Entries from a collection
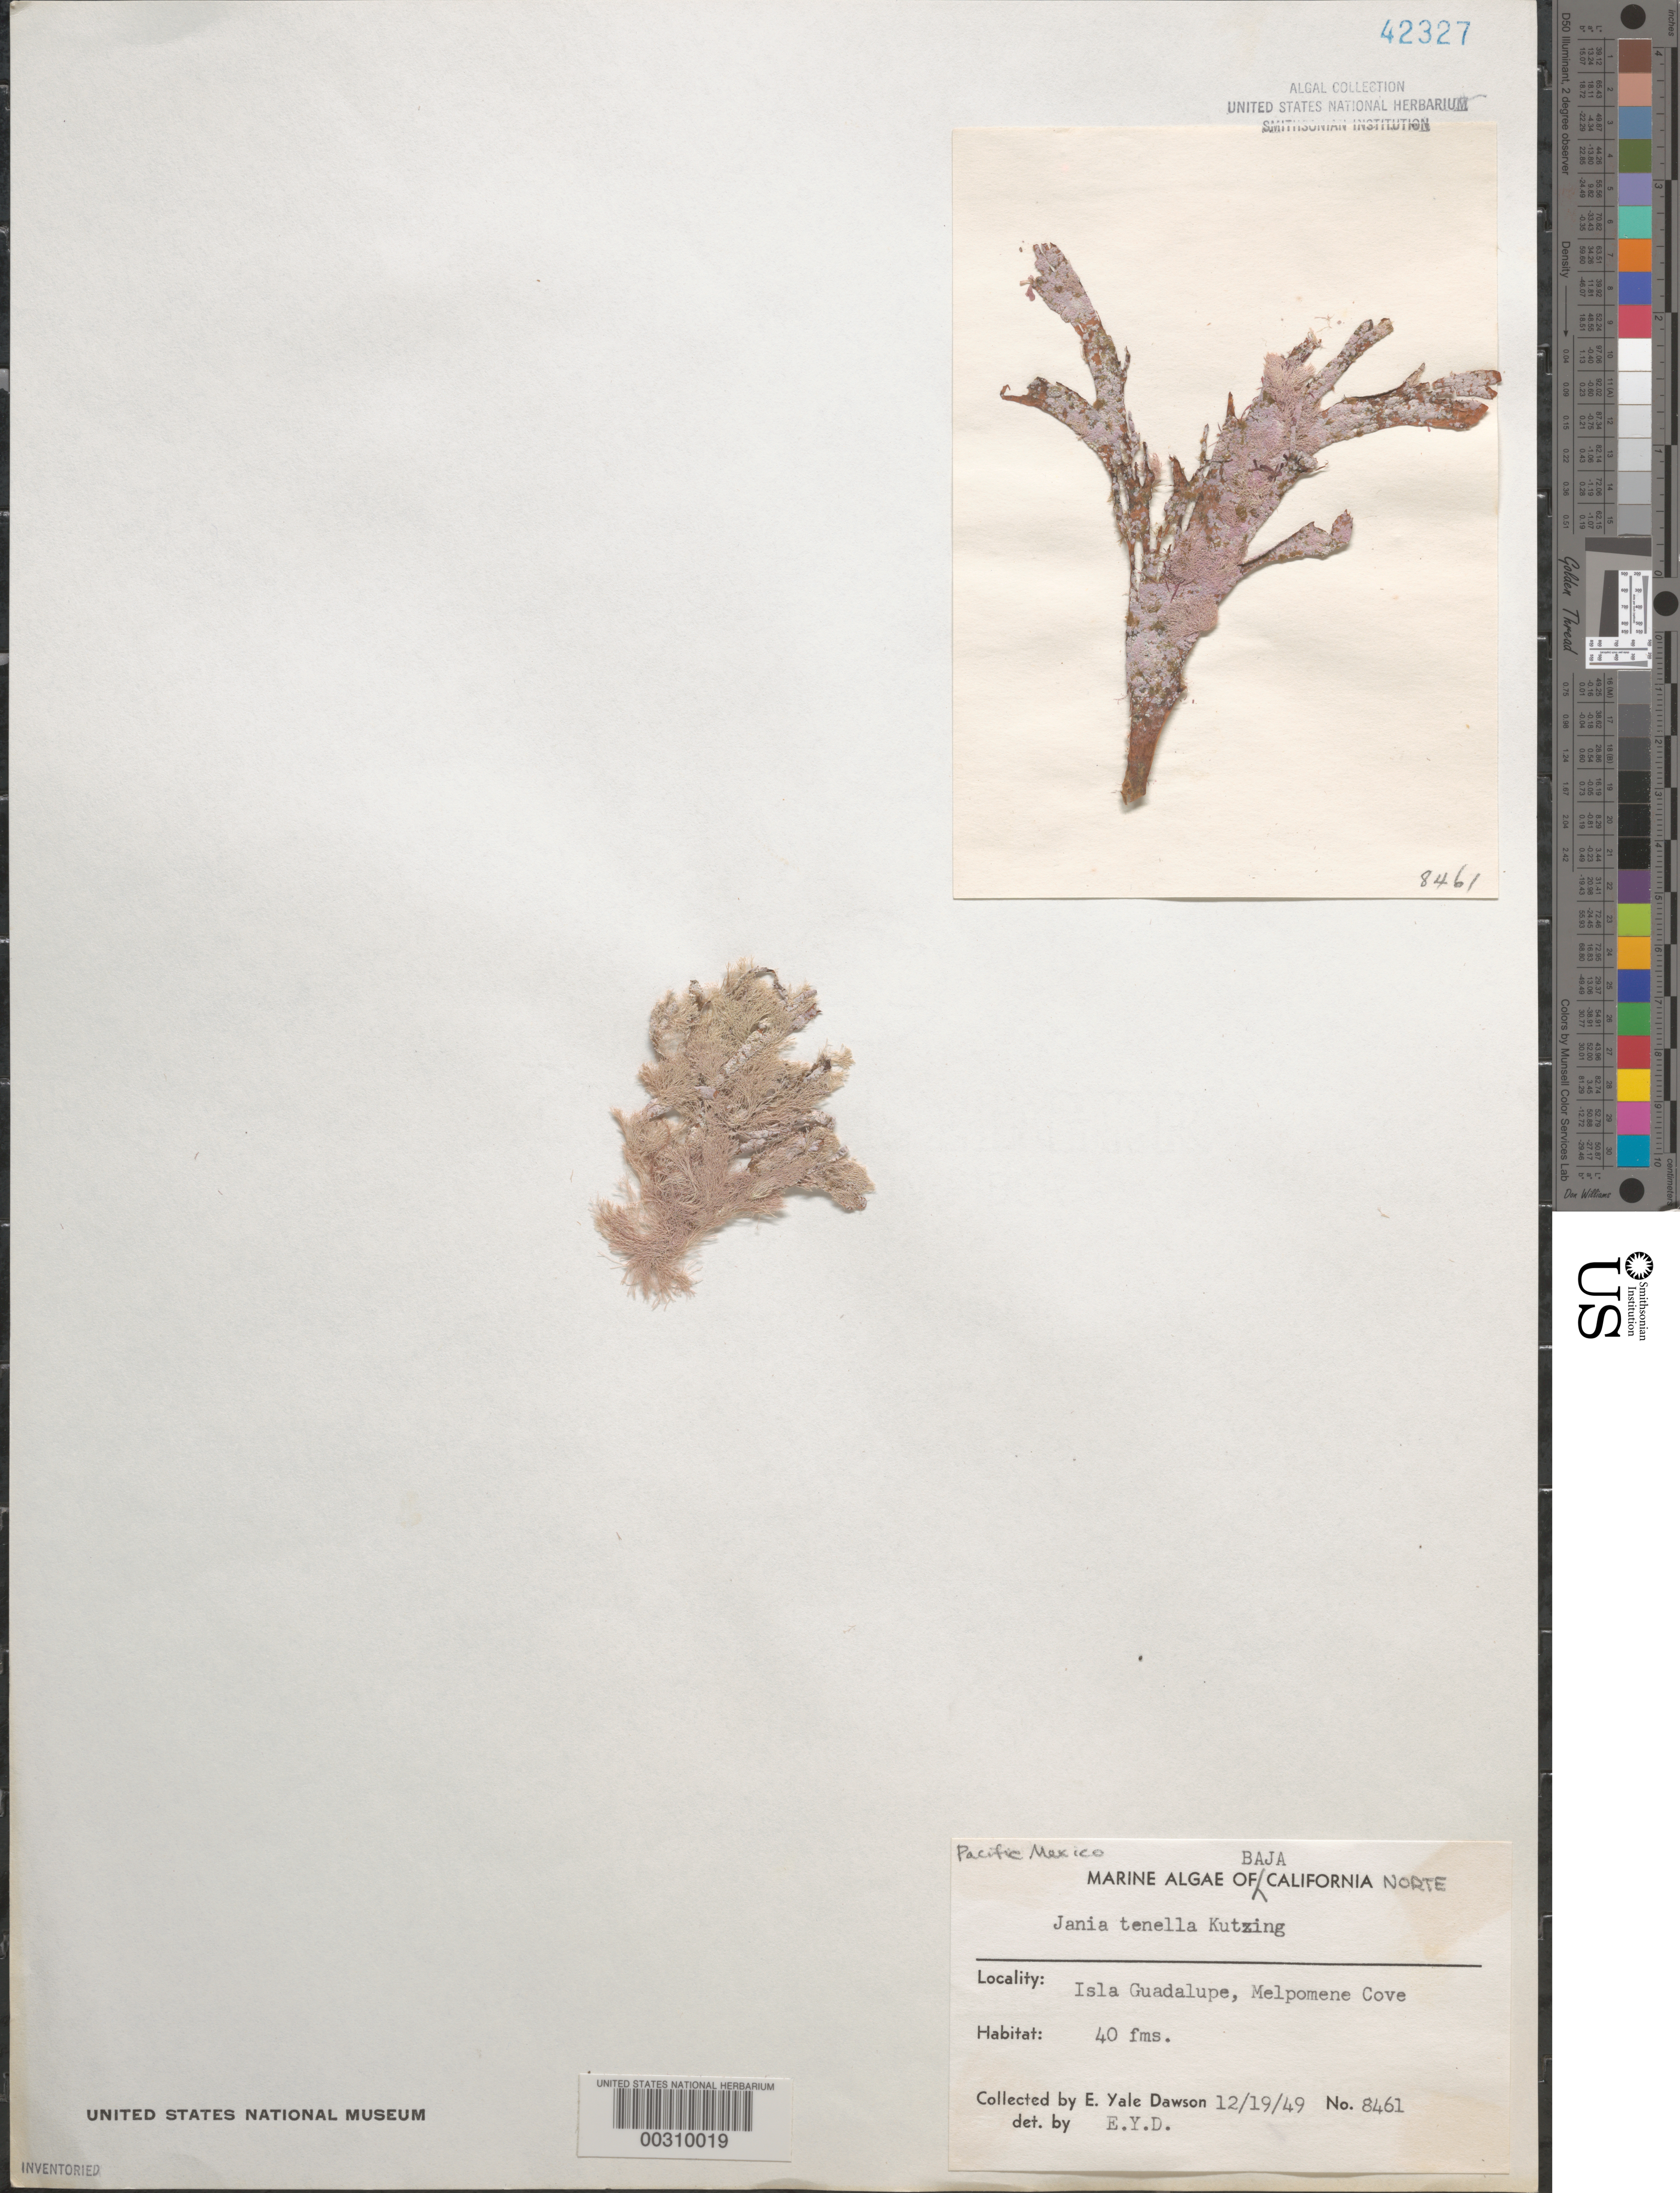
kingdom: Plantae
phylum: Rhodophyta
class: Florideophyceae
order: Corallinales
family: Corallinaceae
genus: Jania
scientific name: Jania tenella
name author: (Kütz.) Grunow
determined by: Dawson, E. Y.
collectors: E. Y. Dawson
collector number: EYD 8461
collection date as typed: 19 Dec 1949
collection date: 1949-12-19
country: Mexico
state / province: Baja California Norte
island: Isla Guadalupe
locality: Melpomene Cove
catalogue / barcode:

— EXERCISE DETAILS —
Return the text of all the entries above word for word, leaving out the pictures.

— PROBLEM SOLUTION —
kingdom: Plantae
phylum: Rhodophyta
class: Florideophyceae
order: Corallinales
family: Corallinaceae
genus: Jania
scientific name: Jania tenella
name author: (Kütz.) Grunow
determined by: Dawson, E. Y.
collectors: E. Y. Dawson
collector number: EYD 8461
collection date as typed: 19 Dec 1949
collection date: 1949-12-19
country: Mexico
state / province: Baja California Norte
island: Isla Guadalupe
locality: Melpomene Cove
catalogue / barcode:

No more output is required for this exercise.